Attacchi suicidi, ordigni chiamati «pacco dell'amore», armi e telecamere per riprendere gli attacchi e soldi da inviare ai terroristi palestinesi. Non solo: un «ferro», probabilmente una pistola, procurata in Italia e un'ampia attività di propaganda con comunicati e video dei «martiri» che combattono contro Israele. Le 49 pagine dell'ordinanza della custodia in carcere firmata dal gip Paolo Belli per tre palestinesi accusati di terrorismo internazionale, svelano l'esistenza di una cellula a L'Aquila delle Brigate dei Martiri di Al Aqsa sulla lista nera di Stati Uniti e Unione europea.
Il capo è Anan Kamal Afif Yaeesh, 37 anni, già in carcere a Terni per una richiesta di estradizione israeliana. Assieme ad altri due palestinesi, Ali Saji Ribhi e Mansour Doghmosh, arrestati ieri, «promuovevano, costituivano, organizzavano, dirigevano, finanziavano una struttura operativa militare denominata Gruppo di Risposta Rapida - Brigate Tulkarem, articolazione delle Brigate dei Martiri di Al-Aqsa con () finalità di compimento di atti di violenza a fini di terrorismo rivolti contro uno Stato estero (Israele), sia in territorio estero (palestinese, giordano e libanese), sia in territorio italiano (L'Aquila)». Tutti e tre vivevano nel capoluogo abruzzese.
Il capo «si ritraeva in immagini e video mentre imbracciava un fucile nonché () in uno screenshot di una videochiamata insieme a Munir Al Maqdah che alle sue spalle aveva due fucili, uno dei quali con ottica di precisione installata». Al Maqdah è il comandate militare delle Brigate Al Aqsa e generale del movimento al Fatah.
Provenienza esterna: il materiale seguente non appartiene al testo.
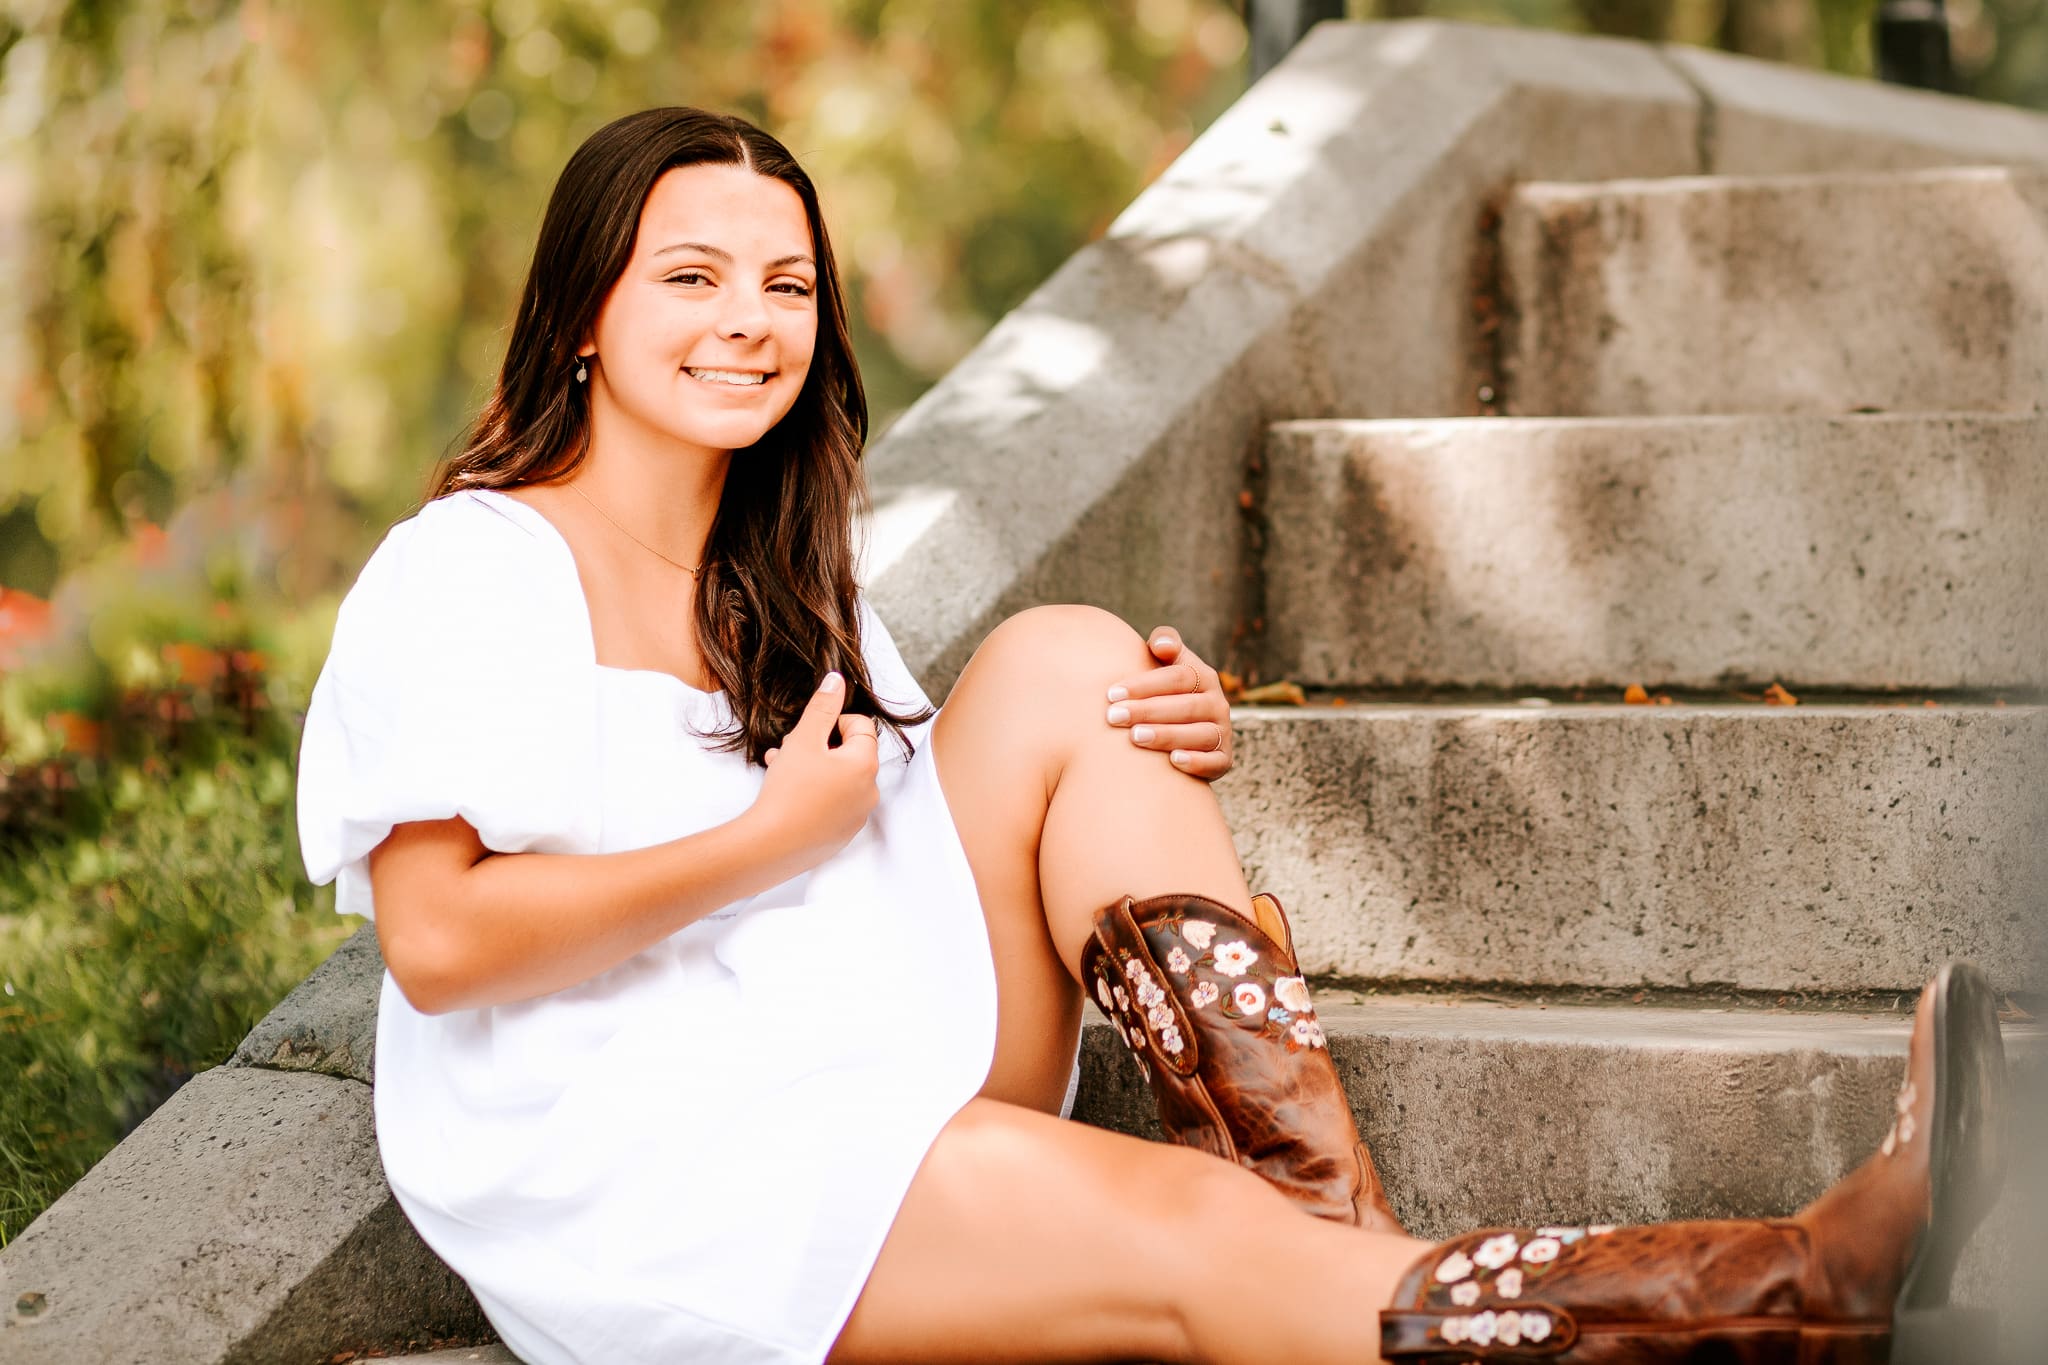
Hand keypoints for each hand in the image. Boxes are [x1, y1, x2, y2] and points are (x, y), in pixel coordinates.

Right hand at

Da L'Aquila «pianificavano dettagliatamente un'azione terroristica da compiersi nell'insediamento israeliano di Avnei Hefetz» in Cisgordania «mediante l'utilizzo di autobomba». Yaeesh il 19 maggio dello scorso anno spiegava via Telegram al capo delle Brigate al Aqsa che «la settimana prossima ti arriveranno delle telecamere da installare sul fucile e sui berretti, più giubbotti di protezione così ogni combattimento, ogni colpo viene filmato», come ha fatto Hamas durante l'attacco stragista del 7 ottobre.
Il palestinese che viveva a L'Aquila spiega che «si tratta di unità suicide, pronte ad agire in profondità». Non solo: inquietante il richiamo al prezzo del «pacco dell'amore», come un altro capo terrorista in Cisgiordania chiama un ordigno, forse un razzo, per colpire probabilmente Gerusalemme. Yaeesh assicura che gli invierà subito i soldi e chiede qualche foto dei «ragazzi con le bende delle brigate al momento del lancio» dell'ordigno.
I tre palestinesi arrestati sono formalmente disoccupati, ma risultano intestatari di decine di conti in diverse banche italiane. Il 9 gennaio il capo della cellula comunica al comandante dell'organizzazione terroristica in Cisgiordania che «la cifra totale che riceverai è di 51mila dollari» solo per Tulkarem. La Digos ha scoperto il saldo di una carta preparata Postepay del capo cellula di 95.760,59 euro. Yaeesh si raccomanda: «L'importante che fate addestramento per incursione o combattimento, state attenti ai cecchini». Nei video della propaganda del terrore non manca l'insegnamento «all'uso delle armi di giovani reclute e bambini, corredato da canti e musica». Il 30 gennaio gli altri due membri della cellula, Doghmosh e Irar, fanno riferimento a un «ferro», un'arma, forse una pistola, che bisogna andare a prendere probabilmente a Teramo. Nell'ordinanza si lancia l'allarme: «Appare formulabile l'ipotesi che si trattasse di un'arma da utilizzare o da avere comunque a disposizione in Italia».
Incredibile il curriculum di Yaeesh: aderisce alla lotta armata in Cisgiordania dopo che la sua fidanzata viene uccisa dagli israeliani come sospetta kamikaze. Per tre anni fa parte anche dei servizi segreti palestinesi. Nel 2006 viene ferito e arrestato in un raid di un'unità in borghese israeliana, stile Fauda, e finisce per quattro anni in carcere. Nel 2010 arriva in Europa con un visto norvegese. La richiesta di protezione internazionale viene respinta più volte. Dalla Norvegia prende un treno e arriva a Roma l'8 ottobre 2017, ma punta subito su L'Aquila.
Alcuni arabi gli dicono che è «una piccola città dove avrei avuto più possibilità di ottenere il permesso di soggiorno». Nella richiesta di protezione in Italia, che per questo motivo viene respinta, non nasconde il suo curriculum con le Brigate al Aqsa.